If I define a function as follows:
$$ f(x) = |x| , \: \text{if x $\neq$ 0}, \: \\ \text{and} \\ f(x) = 0 , \: \text{if $x = 0$}. \\ $$
Is $f$ differentiable?
I think it is. The absolute value function is differentiable everywhere except from $x=0$. The way $f$ is defined above, however, its derivative at $x=0$ is $f' = 0$ and thereby $f$ is differentiable.
Am I mistaken?
You have some answers already, but let me just point out what might be a source of confusion: if a function is defined piecewise, it can be differentiated piecewise, except at the endpoints which must be checked individually.
For instance, your function is $$ f(x) = |x| = \begin{cases} x & x > 0 \\ -x & x < 0 \\ 0 & x = 0\end{cases} $$ It's tempting to say, “Well, $x$, $-x$, and $0$ are all differentiable functions, so $$ \color{red}{ f'(x) = \begin{cases} 1 & x > 0 \\ -1 & x < 0 \\ 0 & x = 0\end{cases} } $$ and therefore $f$ is differentiable for all $x$.”
But actually, we can only differentiate on the interior of the pieces. That is, $$ f'(x) = \begin{cases} 1 & x > 0 \\ -1 & x < 0 \end{cases} $$ is true. But to check whether $f$ is differentiable at $0$, we need to decide if $$ \lim_{h\to 0} \frac{f(0+h) - f(0)}{h} = \lim_{h\to 0} \frac{|h|}{h} $$ exists. In fact, this limit does not exist.
The moral of the story is that differentiability requires checking not just a point, but a neighborhood around that point. This is why when it can fail to be differentiable at the transition points of piecewise-defined functions.
For $t \ne 0$ we have $\frac{f(t)-f(0)}{t-0}= \frac{|t|}{t}.$
Hence $\lim_{t \to 0+0}\frac{f(t)-f(0)}{t-0}=1$ and $\lim_{t \to 0-0}\frac{f(t)-f(0)}{t-0}=-1$.
Consequence: $f$ is not differentiable at $0.$

_Instructions for the task_:
Answer from the math thread on differentiating the absolute value:
(a) What value does the person asking claim the derivative of f takes at x = 0?
(b) In one reply, where can a piecewise-defined function be differentiated piecewise?
(c) In the last reply, what are the right-hand and left-hand limits of the difference quotient at 0?
The material that comes next has nothing to do with the math thread.

_Material_:
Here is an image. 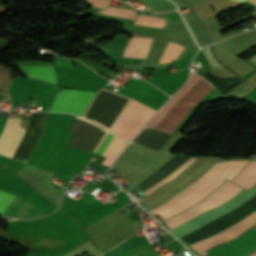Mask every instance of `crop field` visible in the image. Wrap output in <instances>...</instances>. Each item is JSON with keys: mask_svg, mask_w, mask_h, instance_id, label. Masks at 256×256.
<instances>
[{"mask_svg": "<svg viewBox=\"0 0 256 256\" xmlns=\"http://www.w3.org/2000/svg\"><path fill=\"white\" fill-rule=\"evenodd\" d=\"M244 161H223L215 163L202 177H200L197 181L191 184L189 187L184 189L175 197L171 198L167 202L163 203L156 209L150 211L153 215L157 212L171 206L175 202L182 199L186 196L189 192L195 189L198 185H200L209 175H211L222 163V165L210 176L208 177L200 186H198L195 190L189 193L186 197L182 200L177 202L176 204L172 205L168 209L158 213L160 216L166 220L167 218L176 215L183 210L187 209L188 207L192 206L193 204L199 202L204 197H206L210 192H212L217 186H219L226 178H231V176L239 169V167L245 163ZM248 160L246 161V163ZM241 166V168L233 175L230 181L238 174V172L246 165Z\"/></svg>", "mask_w": 256, "mask_h": 256, "instance_id": "obj_1", "label": "crop field"}, {"mask_svg": "<svg viewBox=\"0 0 256 256\" xmlns=\"http://www.w3.org/2000/svg\"><path fill=\"white\" fill-rule=\"evenodd\" d=\"M213 88L195 72L191 73L188 83L156 113L146 126L173 133L191 107Z\"/></svg>", "mask_w": 256, "mask_h": 256, "instance_id": "obj_2", "label": "crop field"}, {"mask_svg": "<svg viewBox=\"0 0 256 256\" xmlns=\"http://www.w3.org/2000/svg\"><path fill=\"white\" fill-rule=\"evenodd\" d=\"M242 188L232 184L229 181L223 182L218 188H216L209 196L203 199L200 203L196 204L192 208L164 221V223L170 228L176 227L195 216L207 211L210 208L217 207L225 201L233 198L241 191Z\"/></svg>", "mask_w": 256, "mask_h": 256, "instance_id": "obj_3", "label": "crop field"}, {"mask_svg": "<svg viewBox=\"0 0 256 256\" xmlns=\"http://www.w3.org/2000/svg\"><path fill=\"white\" fill-rule=\"evenodd\" d=\"M66 132L75 133L68 146L95 153L108 131L79 117H75Z\"/></svg>", "mask_w": 256, "mask_h": 256, "instance_id": "obj_4", "label": "crop field"}, {"mask_svg": "<svg viewBox=\"0 0 256 256\" xmlns=\"http://www.w3.org/2000/svg\"><path fill=\"white\" fill-rule=\"evenodd\" d=\"M154 112L155 110L132 99L111 132L131 140Z\"/></svg>", "mask_w": 256, "mask_h": 256, "instance_id": "obj_5", "label": "crop field"}, {"mask_svg": "<svg viewBox=\"0 0 256 256\" xmlns=\"http://www.w3.org/2000/svg\"><path fill=\"white\" fill-rule=\"evenodd\" d=\"M93 95V92L62 90L56 95L50 111L69 112L82 116Z\"/></svg>", "mask_w": 256, "mask_h": 256, "instance_id": "obj_6", "label": "crop field"}, {"mask_svg": "<svg viewBox=\"0 0 256 256\" xmlns=\"http://www.w3.org/2000/svg\"><path fill=\"white\" fill-rule=\"evenodd\" d=\"M254 224H256V212H254L253 214H251L249 217H247L243 221L239 222L238 224H236V225H234V226H232V227H230V228H228L210 238L201 240V241L191 245V247L194 248L201 255L204 251L208 250L212 246L237 236L238 234H240L241 232L248 229L249 227H251Z\"/></svg>", "mask_w": 256, "mask_h": 256, "instance_id": "obj_7", "label": "crop field"}, {"mask_svg": "<svg viewBox=\"0 0 256 256\" xmlns=\"http://www.w3.org/2000/svg\"><path fill=\"white\" fill-rule=\"evenodd\" d=\"M20 119L8 118L6 127L0 136V154L12 157L25 129L19 126Z\"/></svg>", "mask_w": 256, "mask_h": 256, "instance_id": "obj_8", "label": "crop field"}, {"mask_svg": "<svg viewBox=\"0 0 256 256\" xmlns=\"http://www.w3.org/2000/svg\"><path fill=\"white\" fill-rule=\"evenodd\" d=\"M166 44H167V42H165V41H160V40L154 39L151 51L148 55V58L142 62L143 63H157ZM174 46H175L174 43L168 42L158 63H166V59ZM183 48L184 47L182 45L176 44V46L173 48L167 62H173L175 60V58L178 56V54L182 51Z\"/></svg>", "mask_w": 256, "mask_h": 256, "instance_id": "obj_9", "label": "crop field"}, {"mask_svg": "<svg viewBox=\"0 0 256 256\" xmlns=\"http://www.w3.org/2000/svg\"><path fill=\"white\" fill-rule=\"evenodd\" d=\"M126 145V141L110 133L96 154L106 156L102 164L110 166Z\"/></svg>", "mask_w": 256, "mask_h": 256, "instance_id": "obj_10", "label": "crop field"}, {"mask_svg": "<svg viewBox=\"0 0 256 256\" xmlns=\"http://www.w3.org/2000/svg\"><path fill=\"white\" fill-rule=\"evenodd\" d=\"M153 38L132 36L124 50L123 57L145 58Z\"/></svg>", "mask_w": 256, "mask_h": 256, "instance_id": "obj_11", "label": "crop field"}, {"mask_svg": "<svg viewBox=\"0 0 256 256\" xmlns=\"http://www.w3.org/2000/svg\"><path fill=\"white\" fill-rule=\"evenodd\" d=\"M28 76L56 83L53 67L48 66H19ZM57 84V83H56Z\"/></svg>", "mask_w": 256, "mask_h": 256, "instance_id": "obj_12", "label": "crop field"}, {"mask_svg": "<svg viewBox=\"0 0 256 256\" xmlns=\"http://www.w3.org/2000/svg\"><path fill=\"white\" fill-rule=\"evenodd\" d=\"M232 182L250 189L256 182V161H250Z\"/></svg>", "mask_w": 256, "mask_h": 256, "instance_id": "obj_13", "label": "crop field"}, {"mask_svg": "<svg viewBox=\"0 0 256 256\" xmlns=\"http://www.w3.org/2000/svg\"><path fill=\"white\" fill-rule=\"evenodd\" d=\"M136 12L134 10H128V9H121V8H115V7H110L106 8L99 13L103 14H108V15H113V16H118V17H123V18H128V19H135Z\"/></svg>", "mask_w": 256, "mask_h": 256, "instance_id": "obj_14", "label": "crop field"}, {"mask_svg": "<svg viewBox=\"0 0 256 256\" xmlns=\"http://www.w3.org/2000/svg\"><path fill=\"white\" fill-rule=\"evenodd\" d=\"M135 24L163 27L165 24V20L163 18H159V17H153V16L139 14L137 19L135 20Z\"/></svg>", "mask_w": 256, "mask_h": 256, "instance_id": "obj_15", "label": "crop field"}, {"mask_svg": "<svg viewBox=\"0 0 256 256\" xmlns=\"http://www.w3.org/2000/svg\"><path fill=\"white\" fill-rule=\"evenodd\" d=\"M196 159L191 158L189 161H187L184 165H182L179 169H177L175 172H173L171 175H169L167 178H165L164 180H162L161 182L157 183L156 185H154L153 187H151L150 189L146 190L145 192H143L146 196L149 195L150 193H152L153 191H155L156 189H158L160 186H162L163 184H165L166 182H168L169 180H171L172 178H174L175 176H177L178 174H180L182 171H184L190 164H192Z\"/></svg>", "mask_w": 256, "mask_h": 256, "instance_id": "obj_16", "label": "crop field"}, {"mask_svg": "<svg viewBox=\"0 0 256 256\" xmlns=\"http://www.w3.org/2000/svg\"><path fill=\"white\" fill-rule=\"evenodd\" d=\"M2 193L3 191L0 190V196L2 195ZM13 198L14 195L4 192V194L0 198V213H3V211L6 209V207Z\"/></svg>", "mask_w": 256, "mask_h": 256, "instance_id": "obj_17", "label": "crop field"}, {"mask_svg": "<svg viewBox=\"0 0 256 256\" xmlns=\"http://www.w3.org/2000/svg\"><path fill=\"white\" fill-rule=\"evenodd\" d=\"M203 53L205 54L207 60L209 61L211 67L216 68H224L222 65H220L214 58L213 54L210 51V46L207 48L202 49Z\"/></svg>", "mask_w": 256, "mask_h": 256, "instance_id": "obj_18", "label": "crop field"}, {"mask_svg": "<svg viewBox=\"0 0 256 256\" xmlns=\"http://www.w3.org/2000/svg\"><path fill=\"white\" fill-rule=\"evenodd\" d=\"M91 6L97 7V8H105L107 7L110 0H86Z\"/></svg>", "mask_w": 256, "mask_h": 256, "instance_id": "obj_19", "label": "crop field"}, {"mask_svg": "<svg viewBox=\"0 0 256 256\" xmlns=\"http://www.w3.org/2000/svg\"><path fill=\"white\" fill-rule=\"evenodd\" d=\"M255 248H256V242H254L253 244H251L248 247L244 248L243 250H241L240 252L236 253L233 256H244L247 253H249L250 251L254 250Z\"/></svg>", "mask_w": 256, "mask_h": 256, "instance_id": "obj_20", "label": "crop field"}, {"mask_svg": "<svg viewBox=\"0 0 256 256\" xmlns=\"http://www.w3.org/2000/svg\"><path fill=\"white\" fill-rule=\"evenodd\" d=\"M249 60H251L252 62H254L256 64V56L251 58V59H249Z\"/></svg>", "mask_w": 256, "mask_h": 256, "instance_id": "obj_21", "label": "crop field"}, {"mask_svg": "<svg viewBox=\"0 0 256 256\" xmlns=\"http://www.w3.org/2000/svg\"><path fill=\"white\" fill-rule=\"evenodd\" d=\"M233 1H236V2H241V3H243V2H246V1H248V0H233Z\"/></svg>", "mask_w": 256, "mask_h": 256, "instance_id": "obj_22", "label": "crop field"}, {"mask_svg": "<svg viewBox=\"0 0 256 256\" xmlns=\"http://www.w3.org/2000/svg\"><path fill=\"white\" fill-rule=\"evenodd\" d=\"M250 2H252V3L256 4V0H250Z\"/></svg>", "mask_w": 256, "mask_h": 256, "instance_id": "obj_23", "label": "crop field"}, {"mask_svg": "<svg viewBox=\"0 0 256 256\" xmlns=\"http://www.w3.org/2000/svg\"><path fill=\"white\" fill-rule=\"evenodd\" d=\"M251 256H256V252L254 254H252Z\"/></svg>", "mask_w": 256, "mask_h": 256, "instance_id": "obj_24", "label": "crop field"}]
</instances>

_Right answer_:
(a) 0
(b) On the interior of the pieces, with the endpoints checked individually.
(c) The right-hand limit is 1 and the left-hand limit is -1.